Con peculiarità morfologiche interessanti, come il Giardino del Miage, questo luogo, oltre ad attrarre visitatori, negli ultimi anni si è rivelato una fonte fondamentale di informazioni sulla salute del territorio, e in particolare sui danni causati dal riscaldamento globale.

Il Ghiacciaio del Calderone, l’eredità naturale di un antico paesaggio

È considerato il ghiacciaio posto nella zona più meridionale d’Europa, sul Gran Sasso. Un podio che ha conquistato a causa della scomparsa di quello della Sierra Nevada.

Il Ghiacciaio del Calderone ha un’ampiezza modesta ed è quello che rimane dei maestosi ghiacciai del periodo glaciale del Neozoico.

Appartenente al tipo pirenaico, presenta una coltre nevosa che cambia di anno in anno.

Anch’esso ha una grande importanza legata all’analisi dei ghiacciai italiani poiché è monitorato dal Comitato Glaciologico Italiano, che dal 1929 ha pubblicato annualmente un Bollettino con i sopralluoghi fatti in questa zona.

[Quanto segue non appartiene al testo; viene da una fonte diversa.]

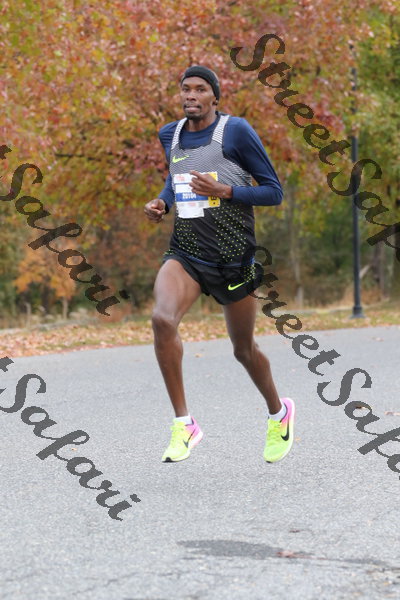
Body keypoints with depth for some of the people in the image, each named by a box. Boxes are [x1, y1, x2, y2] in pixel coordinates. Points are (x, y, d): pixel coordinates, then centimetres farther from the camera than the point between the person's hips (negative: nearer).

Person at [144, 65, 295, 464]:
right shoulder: (170, 135, 7)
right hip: (185, 254, 4)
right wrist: (161, 203, 6)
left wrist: (223, 190, -22)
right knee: (162, 318, -26)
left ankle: (279, 414, 42)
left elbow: (273, 192, -8)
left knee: (244, 349, 11)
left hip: (233, 259, -3)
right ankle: (183, 424, -17)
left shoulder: (236, 132, -10)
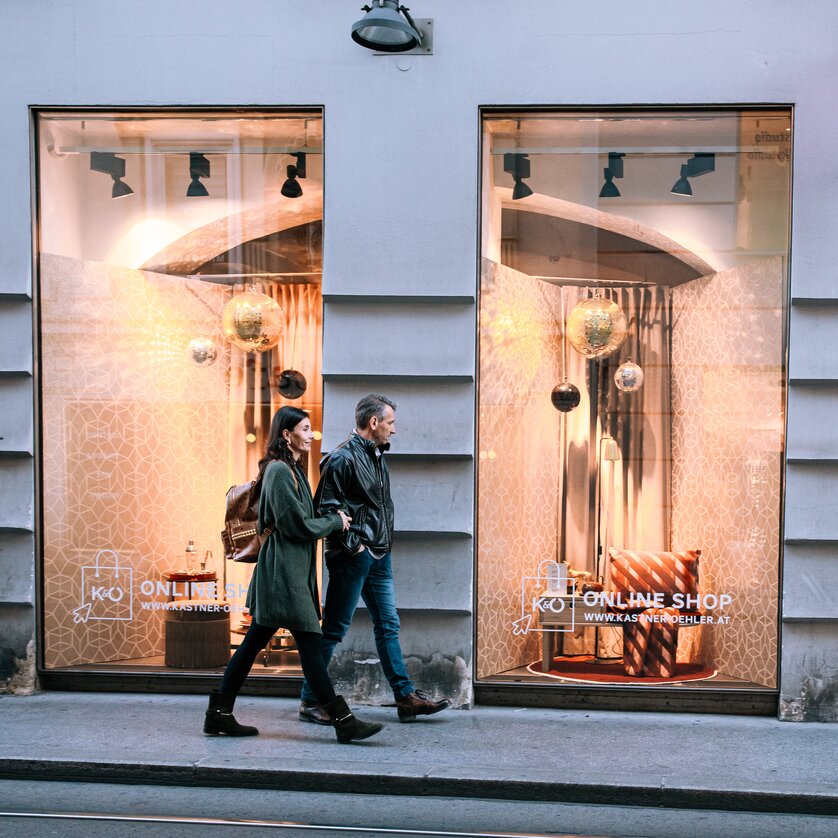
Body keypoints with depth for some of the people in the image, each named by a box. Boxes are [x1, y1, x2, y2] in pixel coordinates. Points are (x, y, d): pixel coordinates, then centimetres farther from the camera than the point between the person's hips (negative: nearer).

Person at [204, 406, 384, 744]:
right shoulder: (280, 471, -15)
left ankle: (219, 714, 16)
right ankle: (342, 721, -4)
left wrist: (330, 519, 10)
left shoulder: (290, 469, 17)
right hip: (283, 568, -11)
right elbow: (298, 526, -16)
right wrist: (336, 522, -4)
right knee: (309, 644, -7)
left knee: (254, 641, 11)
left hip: (291, 569, 11)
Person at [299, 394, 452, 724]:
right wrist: (352, 545, -15)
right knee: (334, 629, -2)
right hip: (352, 557, -9)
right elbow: (326, 508, -17)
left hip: (378, 557, 9)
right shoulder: (343, 458, -14)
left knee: (388, 625, 11)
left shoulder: (377, 457, 15)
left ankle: (406, 696, 16)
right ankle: (310, 700, 6)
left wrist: (383, 544, 13)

L’ultimo ghiacciaio degli Appennini, nonostante la sua progressiva scomparsa, mantiene il suo status grazie alla neve ancora abbondante.

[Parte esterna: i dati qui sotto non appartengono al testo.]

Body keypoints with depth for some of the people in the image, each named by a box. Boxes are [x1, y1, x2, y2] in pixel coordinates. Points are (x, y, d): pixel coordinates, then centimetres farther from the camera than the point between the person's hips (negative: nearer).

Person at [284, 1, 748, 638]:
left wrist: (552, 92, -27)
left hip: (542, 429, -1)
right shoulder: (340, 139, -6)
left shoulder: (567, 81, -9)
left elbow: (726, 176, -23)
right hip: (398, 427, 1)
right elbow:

La crisi climatica e i suoi effetti sui ghiacciai

Degradazione del permafrost, ritiro di neve e fragilità ambientale sono solo alcune delle conseguenze che il riscaldamento globale ha portato alle Alpi italiane.

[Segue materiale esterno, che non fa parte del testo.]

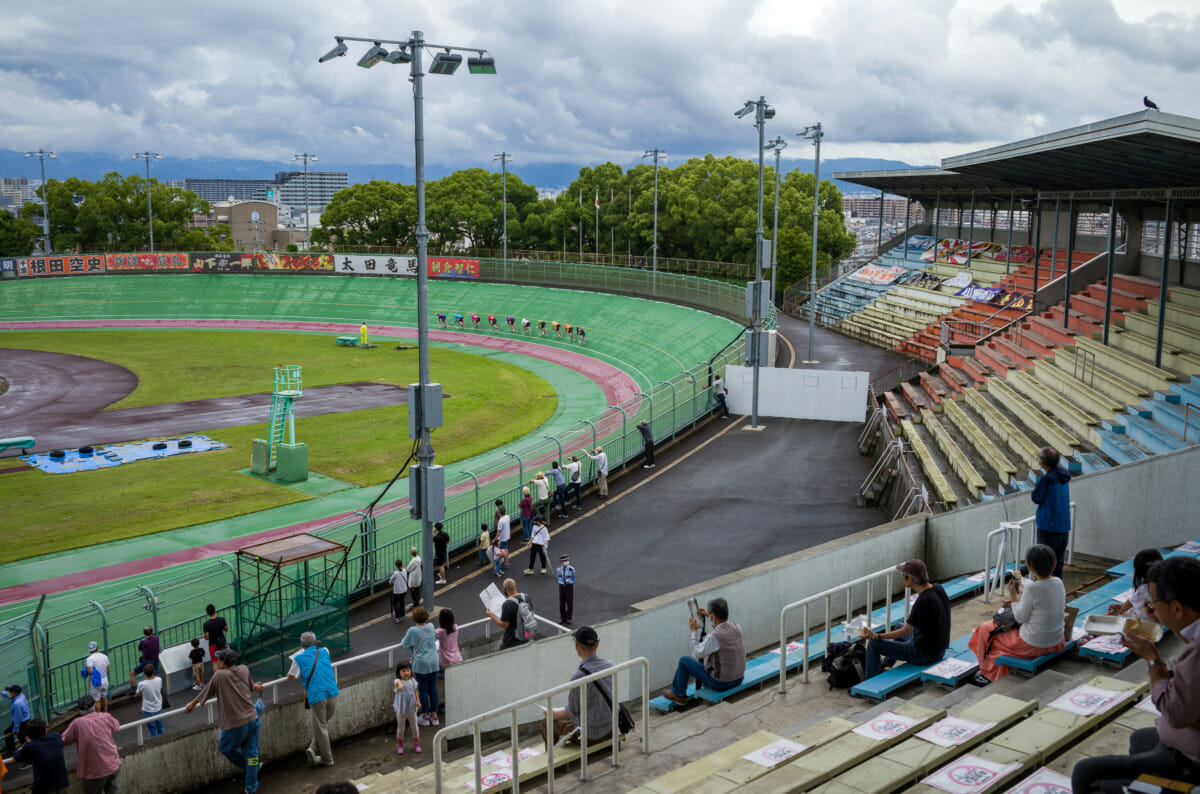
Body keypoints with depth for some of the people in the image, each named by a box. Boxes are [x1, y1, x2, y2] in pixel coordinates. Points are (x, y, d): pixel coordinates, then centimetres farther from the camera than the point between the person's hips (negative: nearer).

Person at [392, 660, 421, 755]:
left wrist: (418, 701, -9)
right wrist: (400, 685, -70)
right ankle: (400, 745, 31)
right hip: (401, 710, -3)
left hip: (412, 709, 3)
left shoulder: (412, 681, -4)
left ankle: (416, 744, 33)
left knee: (414, 727, 14)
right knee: (400, 728, 11)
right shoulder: (398, 681, -20)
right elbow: (398, 682, -45)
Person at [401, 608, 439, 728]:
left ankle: (425, 717, 17)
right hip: (433, 662, 5)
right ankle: (434, 716, 19)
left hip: (421, 664, -5)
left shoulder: (413, 630, -15)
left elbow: (406, 644, -5)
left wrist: (403, 640, 16)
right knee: (433, 689, 12)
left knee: (423, 690, 6)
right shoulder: (431, 626, 0)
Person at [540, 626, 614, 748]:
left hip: (591, 735, -7)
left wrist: (555, 714, 7)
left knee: (547, 724, 10)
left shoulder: (579, 676, -26)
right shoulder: (609, 665, -3)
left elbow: (572, 711, -14)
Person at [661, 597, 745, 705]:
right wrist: (710, 617, 16)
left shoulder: (713, 637, -28)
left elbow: (697, 654, -13)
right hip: (738, 679, 6)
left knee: (684, 660, 9)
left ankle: (678, 694, 28)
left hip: (720, 682, -6)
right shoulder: (737, 627, -9)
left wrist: (694, 631, -5)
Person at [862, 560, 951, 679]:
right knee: (898, 626, 34)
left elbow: (905, 631, -21)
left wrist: (876, 636, -17)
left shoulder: (923, 601, -30)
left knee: (874, 644, -3)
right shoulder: (938, 588, -5)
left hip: (925, 654, -9)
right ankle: (885, 666, 48)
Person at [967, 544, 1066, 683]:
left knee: (986, 630, 14)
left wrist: (1012, 595, -6)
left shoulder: (1032, 588, -26)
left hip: (1033, 645, -8)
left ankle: (989, 675, 31)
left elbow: (1021, 617, -17)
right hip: (1056, 642, 8)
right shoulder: (1058, 582, -3)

Diminuiti del 30% in circa 60 anni, i ghiacciai italiani sembrano destinati a sparire. Tuttavia, sono luoghi dove vivere esperienze di grande immersione nella natura ma, soprattutto, sono preziose risorse d’acqua che è necessario preservare.

Per questo Legambiente, in collaborazione con il Comitato Glaciologico, ha cominciato a promuovere l’iniziativa “La Carovana dei Ghiacciai”, un viaggio scientifico ma anche artistico che vuole valorizzare la preziosità di questi luoghi e spingere ad attivarsi per preservare una natura incredibile, che anche le future generazioni hanno diritto di ammirare.